▶ [What the task asks]:
Repeat each record below exactly, dropping the pictures.

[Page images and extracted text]
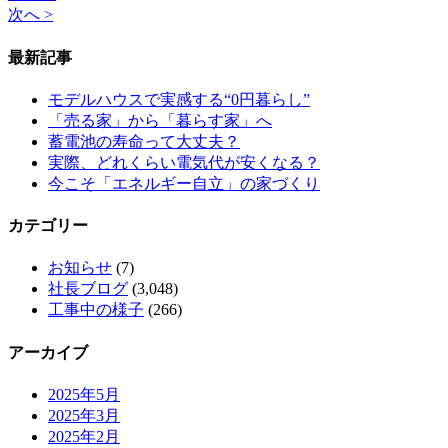
次へ >
最新記事
モデルハウスで実感する“0円暮らし”
「売る家」から「暮らす家」へ
蓄電池の寿命って大丈夫？
実際、どれくらい電気代が安くなる？
今こそ「エネルギー自立」の家づくり
カテゴリー
お知らせ
(7)
社長ブログ
(3,048)
工事中の様子
(266)
アーカイブ
2025年5月
2025年3月
2025年2月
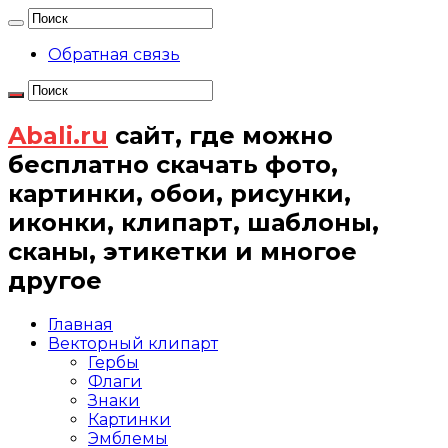
Обратная связь
Abali.ru
сайт, где можно
бесплатно скачать фото,
картинки, обои, рисунки,
иконки, клипарт, шаблоны,
сканы, этикетки и многое
другое
Главная
Векторный клипарт
Гербы
Флаги
Знаки
Картинки
Эмблемы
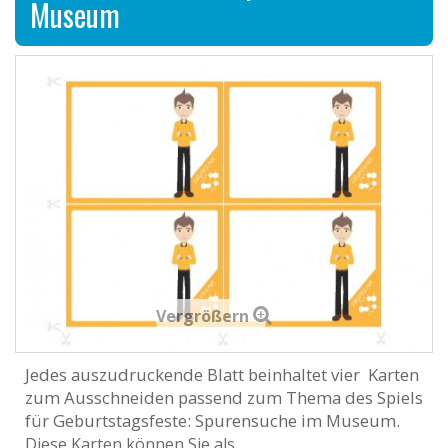
Museum
Vergrößern
Jedes auszudruckende Blatt beinhaltet vier Karten
zum Ausschneiden passend zum Thema des Spiels
für Geburtstagsfeste: Spurensuche im Museum.
Diese Karten können Sie als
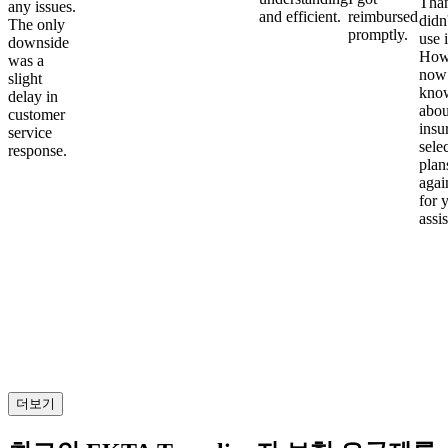
Than
any issues.
and efficient.
reimbursed
didn
The only
promptly.
use i
downside
Howe
was a
now
slight
kno
delay in
abou
customer
insu
service
sele
response.
plan
again
for 
assi
더보기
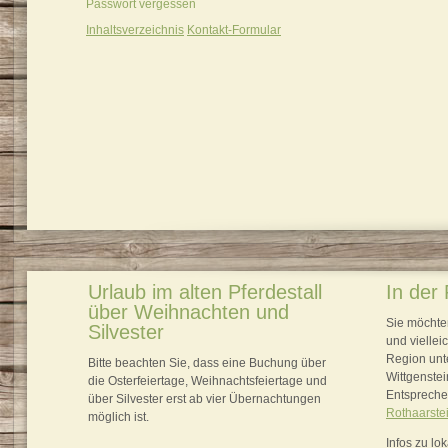
Passwort vergessen
Inhaltsverzeichnis
Kontakt-Formular
Urlaub im alten Pferdestall
In der
über Weihnachten und
Sie möchte
Silvester
und vielle
Region unt
Bitte beachten Sie, dass eine Buchung über
Wittgenstei
die Osterfeiertage, Weihnachtsfeiertage und
Entspreche
über Silvester erst ab vier Übernachtungen
Rothaarstei
möglich ist.
Infos zu l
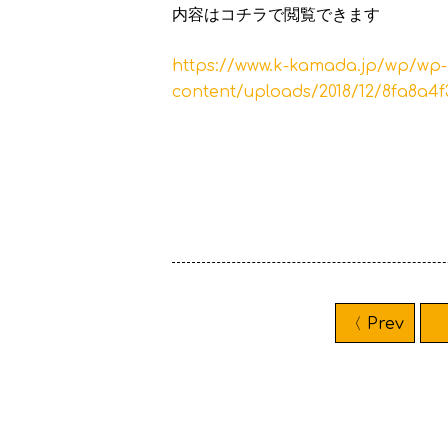
内容はコチラで閲覧できます
https://www.k-kamada.jp/wp/wp-
content/uploads/2018/12/8fa8a4
〈 Prev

▶ [Result of the exercise]:
次へ >
最新記事
モデルハウスで実感する“0円暮らし”
「売る家」から「暮らす家」へ
蓄電池の寿命って大丈夫？
実際、どれくらい電気代が安くなる？
今こそ「エネルギー自立」の家づくり
カテゴリー
お知らせ
(7)
社長ブログ
(3,048)
工事中の様子
(266)
アーカイブ
2025年5月
2025年3月
2025年2月
Обратная связь
Abali.ru
сайт, где можно
бесплатно скачать фото,
картинки, обои, рисунки,
иконки, клипарт, шаблоны,
сканы, этикетки и многое
другое
Главная
Векторный клипарт
Гербы
Флаги
Знаки
Картинки
Эмблемы
Museum
Vergrößern
Jedes auszudruckende Blatt beinhaltet vier Karten
zum Ausschneiden passend zum Thema des Spiels
für Geburtstagsfeste: Spurensuche im Museum.
Diese Karten können Sie als
Than
any issues.
and efficient.
reimbursed
didn
The only
promptly.
use i
downside
Howe
was a
now
slight
kno
delay in
abou
customer
insu
service
sele
response.
plan
again
for 
assi
더보기
Passwort vergessen
Inhaltsverzeichnis
Kontakt-Formular
Urlaub im alten Pferdestall
In der
über Weihnachten und
Sie möchte
Silvester
und vielle
Region unt
Bitte beachten Sie, dass eine Buchung über
Wittgenstei
die Osterfeiertage, Weihnachtsfeiertage und
Entspreche
über Silvester erst ab vier Übernachtungen
Rothaarstei
möglich ist.
Infos zu l
内容はコチラで閲覧できます
https://www.k-kamada.jp/wp/wp-
content/uploads/2018/12/8fa8a4
〈 Prev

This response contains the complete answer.